Assignment: Give every line of text in the records below as one numbered list, with blank lines and the pictures left out.

┌─ Data in this exercise

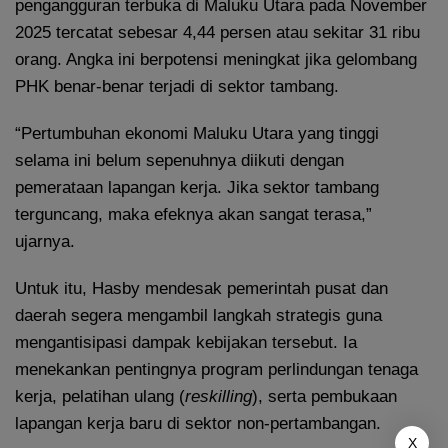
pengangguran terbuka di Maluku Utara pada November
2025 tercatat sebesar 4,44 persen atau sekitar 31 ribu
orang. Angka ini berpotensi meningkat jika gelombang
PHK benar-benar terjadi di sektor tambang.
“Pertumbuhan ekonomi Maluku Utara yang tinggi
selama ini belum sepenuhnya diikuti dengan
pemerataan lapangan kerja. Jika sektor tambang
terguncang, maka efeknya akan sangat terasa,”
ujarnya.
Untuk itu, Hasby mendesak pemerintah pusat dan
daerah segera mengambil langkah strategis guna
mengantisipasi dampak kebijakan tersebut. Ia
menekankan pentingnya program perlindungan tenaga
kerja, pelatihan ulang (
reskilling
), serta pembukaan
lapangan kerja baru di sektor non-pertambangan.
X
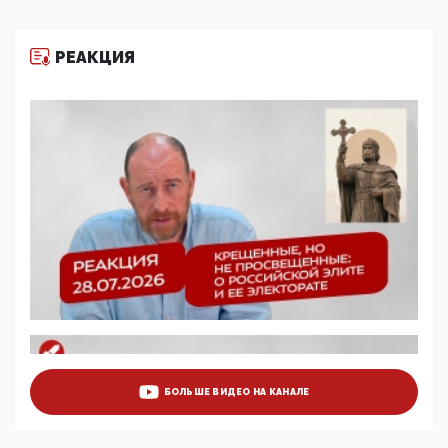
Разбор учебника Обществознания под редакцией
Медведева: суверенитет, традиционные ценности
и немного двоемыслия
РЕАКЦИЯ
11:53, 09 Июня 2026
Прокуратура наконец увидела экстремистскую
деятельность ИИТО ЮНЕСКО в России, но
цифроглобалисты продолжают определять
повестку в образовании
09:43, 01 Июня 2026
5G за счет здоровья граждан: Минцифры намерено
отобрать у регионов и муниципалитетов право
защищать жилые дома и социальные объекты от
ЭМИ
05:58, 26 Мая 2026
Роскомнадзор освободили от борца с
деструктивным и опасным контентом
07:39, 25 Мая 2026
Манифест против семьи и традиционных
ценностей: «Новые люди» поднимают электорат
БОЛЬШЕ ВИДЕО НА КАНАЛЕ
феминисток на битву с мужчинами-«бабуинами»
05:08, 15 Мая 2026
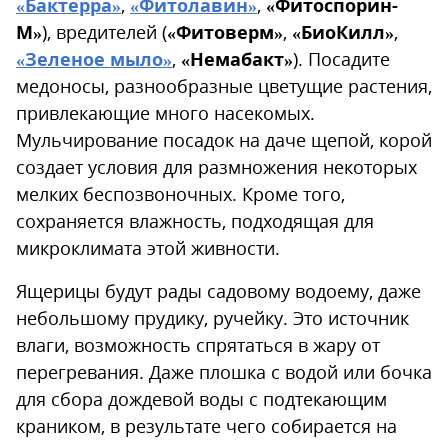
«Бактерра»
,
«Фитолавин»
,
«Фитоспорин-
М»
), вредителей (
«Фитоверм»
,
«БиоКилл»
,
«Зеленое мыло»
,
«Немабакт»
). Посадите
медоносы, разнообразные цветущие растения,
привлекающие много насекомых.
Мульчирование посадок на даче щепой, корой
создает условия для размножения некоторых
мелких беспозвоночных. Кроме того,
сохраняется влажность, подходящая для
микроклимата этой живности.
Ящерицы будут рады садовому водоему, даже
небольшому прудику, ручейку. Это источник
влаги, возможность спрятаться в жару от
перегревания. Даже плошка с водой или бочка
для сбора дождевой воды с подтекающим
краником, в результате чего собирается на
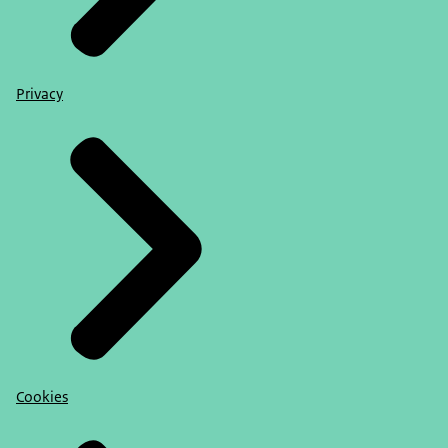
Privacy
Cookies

└─

Answer space:
1. pengangguran terbuka di Maluku Utara pada November
2. 2025 tercatat sebesar 4,44 persen atau sekitar 31 ribu
3. orang. Angka ini berpotensi meningkat jika gelombang
4. PHK benar-benar terjadi di sektor tambang.
5. “Pertumbuhan ekonomi Maluku Utara yang tinggi
6. selama ini belum sepenuhnya diikuti dengan
7. pemerataan lapangan kerja. Jika sektor tambang
8. terguncang, maka efeknya akan sangat terasa,”
9. ujarnya.
10. Untuk itu, Hasby mendesak pemerintah pusat dan
11. daerah segera mengambil langkah strategis guna
12. mengantisipasi dampak kebijakan tersebut. Ia
13. menekankan pentingnya program perlindungan tenaga
14. kerja, pelatihan ulang (
15. reskilling
16. ), serta pembukaan
17. lapangan kerja baru di sektor non-pertambangan.
18. X
19. Разбор учебника Обществознания под редакцией
20. Медведева: суверенитет, традиционные ценности
21. и немного двоемыслия
22. РЕАКЦИЯ
23. 11:53, 09 Июня 2026
24. Прокуратура наконец увидела экстремистскую
25. деятельность ИИТО ЮНЕСКО в России, но
26. цифроглобалисты продолжают определять
27. повестку в образовании
28. 09:43, 01 Июня 2026
29. 5G за счет здоровья граждан: Минцифры намерено
30. отобрать у регионов и муниципалитетов право
31. защищать жилые дома и социальные объекты от
32. ЭМИ
33. 05:58, 26 Мая 2026
34. Роскомнадзор освободили от борца с
35. деструктивным и опасным контентом
36. 07:39, 25 Мая 2026
37. Манифест против семьи и традиционных
38. ценностей: «Новые люди» поднимают электорат
39. БОЛЬШЕ ВИДЕО НА КАНАЛЕ
40. феминисток на битву с мужчинами-«бабуинами»
41. 05:08, 15 Мая 2026
42. «Бактерра»
43. ,
44. «Фитолавин»
45. ,
46. «Фитоспорин-
47. М»
48. ), вредителей (
49. «Фитоверм»
50. ,
51. «БиоКилл»
52. ,
53. «Зеленое мыло»
54. ,
55. «Немабакт»
56. ). Посадите
57. медоносы, разнообразные цветущие растения,
58. привлекающие много насекомых.
59. Мульчирование посадок на даче щепой, корой
60. создает условия для размножения некоторых
61. мелких беспозвоночных. Кроме того,
62. сохраняется влажность, подходящая для
63. микроклимата этой живности.
64. Ящерицы будут рады садовому водоему, даже
65. небольшому прудику, ручейку. Это источник
66. влаги, возможность спрятаться в жару от
67. перегревания. Даже плошка с водой или бочка
68. для сбора дождевой воды с подтекающим
69. краником, в результате чего собирается на
70. Privacy
71. Cookies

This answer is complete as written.